Dalam Undang-Undang Nomor 17 Tahun 2003 tentang Keuangan Negara disebutkan, defisit anggaran dibatasi maksimal 3 persen PDB dan jumlah pinjaman dibatasi maksimal 60 persen dari PDB. Sementara pada Peraturan Pemerintah Pengganti Undang-Undang (Perppu) Nomor 1 Tahun 2020 yang kemudian ditetapkan menjadi Undang-Undang Nomor 1 Tahun 2020 mengizinkan defisit APBN melampaui 3 persen PDB tahun 2020-2022. Namun, pada tahun anggaran 2023, defisit harus kembali maksimal 3 persen PDB.

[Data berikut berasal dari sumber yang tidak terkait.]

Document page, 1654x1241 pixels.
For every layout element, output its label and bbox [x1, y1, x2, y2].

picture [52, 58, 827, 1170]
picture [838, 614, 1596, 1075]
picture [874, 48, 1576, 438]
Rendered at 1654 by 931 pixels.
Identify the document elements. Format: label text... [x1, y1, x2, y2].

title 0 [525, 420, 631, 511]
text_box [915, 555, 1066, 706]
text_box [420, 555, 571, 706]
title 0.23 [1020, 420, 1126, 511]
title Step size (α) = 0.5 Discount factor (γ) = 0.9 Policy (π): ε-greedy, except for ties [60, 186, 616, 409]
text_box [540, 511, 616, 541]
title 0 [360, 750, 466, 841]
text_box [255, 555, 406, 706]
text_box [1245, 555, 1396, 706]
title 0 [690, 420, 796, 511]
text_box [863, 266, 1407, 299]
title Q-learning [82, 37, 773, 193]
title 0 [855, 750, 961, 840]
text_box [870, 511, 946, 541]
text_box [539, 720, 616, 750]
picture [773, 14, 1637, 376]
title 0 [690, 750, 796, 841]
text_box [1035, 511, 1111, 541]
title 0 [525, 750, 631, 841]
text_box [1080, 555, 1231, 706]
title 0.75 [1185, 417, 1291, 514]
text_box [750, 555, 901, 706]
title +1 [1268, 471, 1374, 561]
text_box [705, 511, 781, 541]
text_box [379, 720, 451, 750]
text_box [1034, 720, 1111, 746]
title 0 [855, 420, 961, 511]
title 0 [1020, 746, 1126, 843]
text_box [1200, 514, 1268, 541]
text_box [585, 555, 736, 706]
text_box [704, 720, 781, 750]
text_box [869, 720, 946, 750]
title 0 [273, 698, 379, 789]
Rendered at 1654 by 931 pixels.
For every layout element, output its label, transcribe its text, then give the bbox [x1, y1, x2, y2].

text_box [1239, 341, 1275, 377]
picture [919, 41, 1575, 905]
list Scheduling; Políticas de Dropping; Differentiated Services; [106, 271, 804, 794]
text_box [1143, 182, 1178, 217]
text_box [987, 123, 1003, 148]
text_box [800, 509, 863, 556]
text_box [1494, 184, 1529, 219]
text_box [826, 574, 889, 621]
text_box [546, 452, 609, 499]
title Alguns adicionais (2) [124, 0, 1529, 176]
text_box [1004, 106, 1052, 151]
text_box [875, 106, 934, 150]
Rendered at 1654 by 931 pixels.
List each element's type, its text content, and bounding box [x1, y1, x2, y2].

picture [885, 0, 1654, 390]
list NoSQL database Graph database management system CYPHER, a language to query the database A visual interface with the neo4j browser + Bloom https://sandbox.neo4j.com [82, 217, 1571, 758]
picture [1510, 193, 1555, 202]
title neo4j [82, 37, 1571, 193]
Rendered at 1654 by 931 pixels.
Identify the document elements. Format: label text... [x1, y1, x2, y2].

”Sampai akhir tahun ini, kalau pengelolaan fiskal tidak berubah, bukan tidak mungkin rasio utang terhadap PDB mencapai 50 persen. Pemerintah mengatakan utang akan digunakan untuk penanganan pandemi. Faktanya, dari pos belanja pusat, utang juga digunakan untuk belanja pegawai dan barang,” kata Bhima.
Menurut dia, utang pemerintah sebaiknya lebih banyak digunakan untuk sektor produktif agar pinjaman dapat berkontribusi lebih besar dalam mendongkrak perekonomian. Pemerintah dinilai perlu untuk menghitung ulang kebutuhan belanja dan memangkas kebutuhan belanja yang tidak perlu tahun ini.
Sementara itu, Direktur Eksekutif Center of Reform on Economics (CORE) Mohammad Faisal menyatakan, pengendalian belanja menjadi penting lantaran pemerintah memiliki komitmen untuk mengembalikan defisit anggaran kembali ke posisi di bawah 3 persen PDB pada 2023.
Pada 2020 realisasi defisit APBN 6,09 persen dari PDB. Sementara proyeksi batas atas defisit tahun 2021 dan 2022 masing-masing sebesar 5,69 persen dan 4,85 persen. ”Apabila belanja pemerintah masih seperti biasa, ke depan akan sulit mengontrol kenaikan utang,” ujarnya.